(What the task requires): The answer should be each line of the records that contains the word "para"; please copy them all.

(Records for the task):

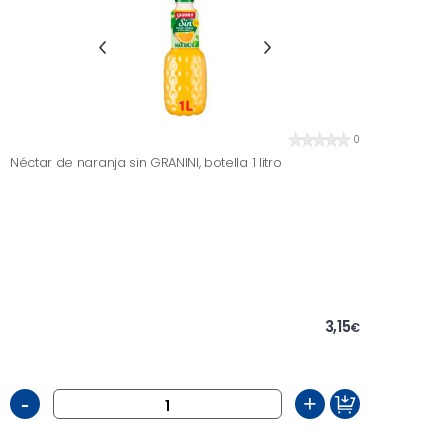
0
Néctar de naranja sin GRANINI, botella 1 litro
3,15
€
-
+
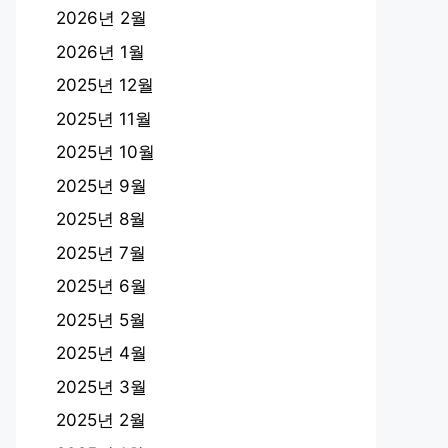
2026년 2월
2026년 1월
2025년 12월
2025년 11월
2025년 10월
2025년 9월
2025년 8월
2025년 7월
2025년 6월
2025년 5월
2025년 4월
2025년 3월
2025년 2월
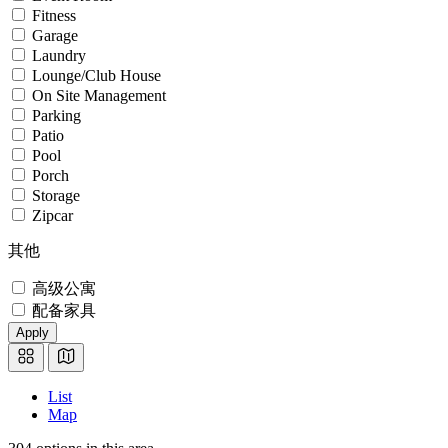
Fitness
Garage
Laundry
Lounge/Club House
On Site Management
Parking
Patio
Pool
Porch
Storage
Zipcar
其他
高级公寓
配备家具
Apply
List
Map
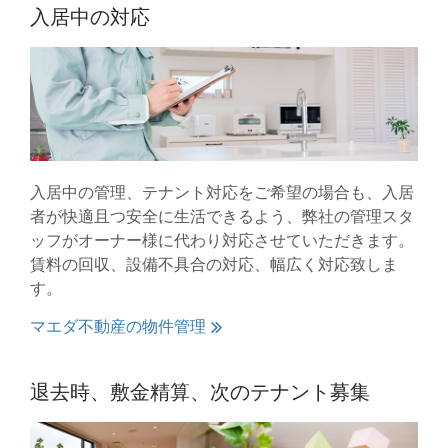
入居中の対応
入居中の管理、テナント対応をご希望の場合も、入居
者が快適且つ安全に生活できるよう、弊社の管理スタ
ッフがオーナー様に代わり対応させていただきます。
賃料の回収、設備不具合の対応、幅広く対応致しま
す。
マエダ不動産の物件管理
退去時、敷金精算、次のテナント募集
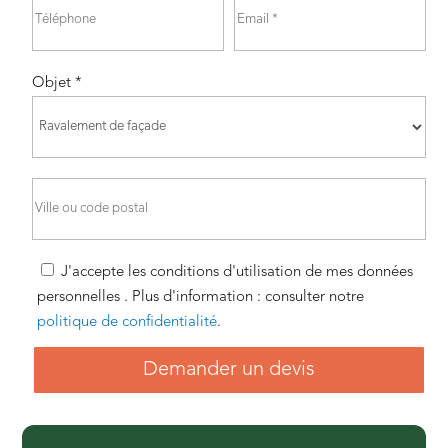
Objet *
J'accepte les conditions d'utilisation de mes données
personnelles . Plus d'information : consulter notre
politique de confidentialité
.
Demander un devis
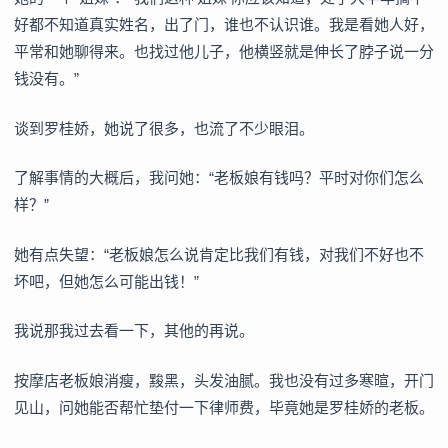
好都不知道真实姓名，出了门，谁也不认识谁。我是看她人好，
平常和她聊得来。也找过他儿子，他横竖就是伸长了脖子说一分
钱没有。”
谈到罗桂娇，她说了很多，也流了不少眼泪。
了解事情的大概后，我问她：“老板娘有钱吗？平时对你们怎么
样？”
她有点失望：“老板娘怎么说肯定比我们有钱，对我们不好也不
坏吧，但她怎么可能出钱！”
我说那我过去看一下，其他的再说。
按摩店老板娘消瘦，黢黑，头发油腻。我也没有过多寒暄，开门
见山，问她能否帮忙垫付一下律师费，毕竟她是罗桂娇的老板。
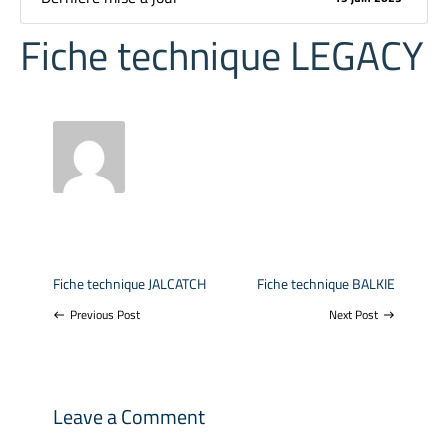
Fiche technique LEGACY
Fiche technique JALCATCH
Fiche technique BALKIE
Previous Post
Next Post
west
east
Leave a Comment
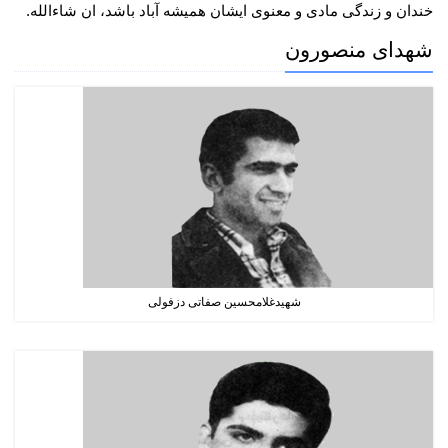
خندان و زندگی مادی و معنوی ایشان همیشه آباد باشد، ان شاءالله.
شهدای منصورون
شهیدغلامحسین صفاتی دزفولی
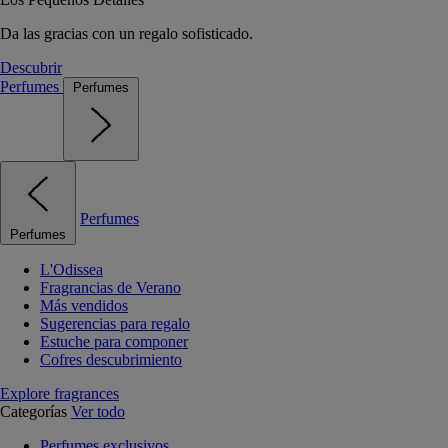
Da las gracias con un regalo sofisticado.
Descubrir
Perfumes
Perfumes
Perfumes
Perfumes
L'Odissea
Fragrancias de Verano
Más vendidos
Sugerencias para regalo
Estuche para componer
Cofres descubrimiento
Explore fragrances
Categorías
Ver todo
Perfumes exclusivos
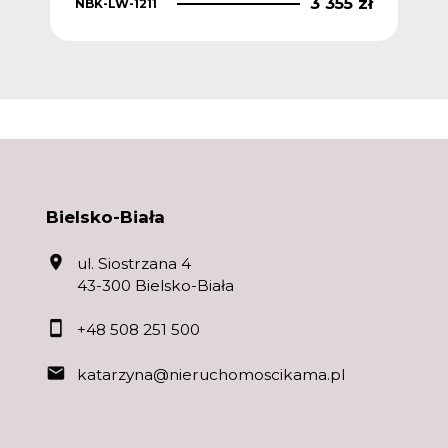
 zł
3 355 zł
NBK-LW-1211
NBK
Bielsko-Biała
ul. Siostrzana 4
43-300 Bielsko-Biała
+48 508 251 500
katarzyna@nieruchomoscikama.pl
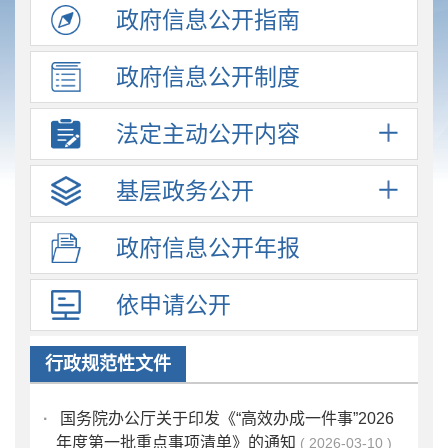
政府信息
公开指南
政府信息
公开制度
法定主动
公开内容
基层政务
公开
政府信息
公开年报
依申请公开
行政规范性文件
·
国务院办公厅关于印发《“高效办成一件事”2026
年度第一批重点事项清单》的通知
2026-03-10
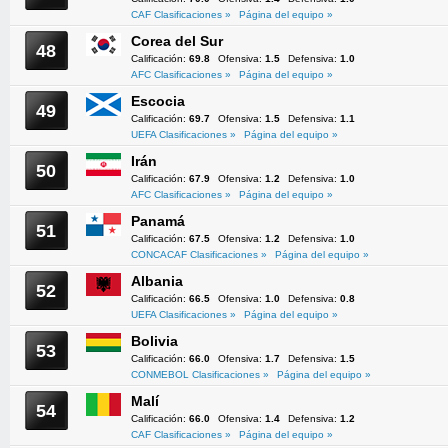
CAF Clasificaciones »
Página del equipo »
Corea del Sur
48
Calificación:
69.8
Ofensiva:
1.5
Defensiva:
1.0
AFC Clasificaciones »
Página del equipo »
Escocia
49
Calificación:
69.7
Ofensiva:
1.5
Defensiva:
1.1
UEFA Clasificaciones »
Página del equipo »
Irán
50
Calificación:
67.9
Ofensiva:
1.2
Defensiva:
1.0
AFC Clasificaciones »
Página del equipo »
Panamá
51
Calificación:
67.5
Ofensiva:
1.2
Defensiva:
1.0
CONCACAF Clasificaciones »
Página del equipo »
Albania
52
Calificación:
66.5
Ofensiva:
1.0
Defensiva:
0.8
UEFA Clasificaciones »
Página del equipo »
Bolivia
53
Calificación:
66.0
Ofensiva:
1.7
Defensiva:
1.5
CONMEBOL Clasificaciones »
Página del equipo »
Malí
54
Calificación:
66.0
Ofensiva:
1.4
Defensiva:
1.2
CAF Clasificaciones »
Página del equipo »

(Answer section):
Sugerencias para regalo
Estuche para componer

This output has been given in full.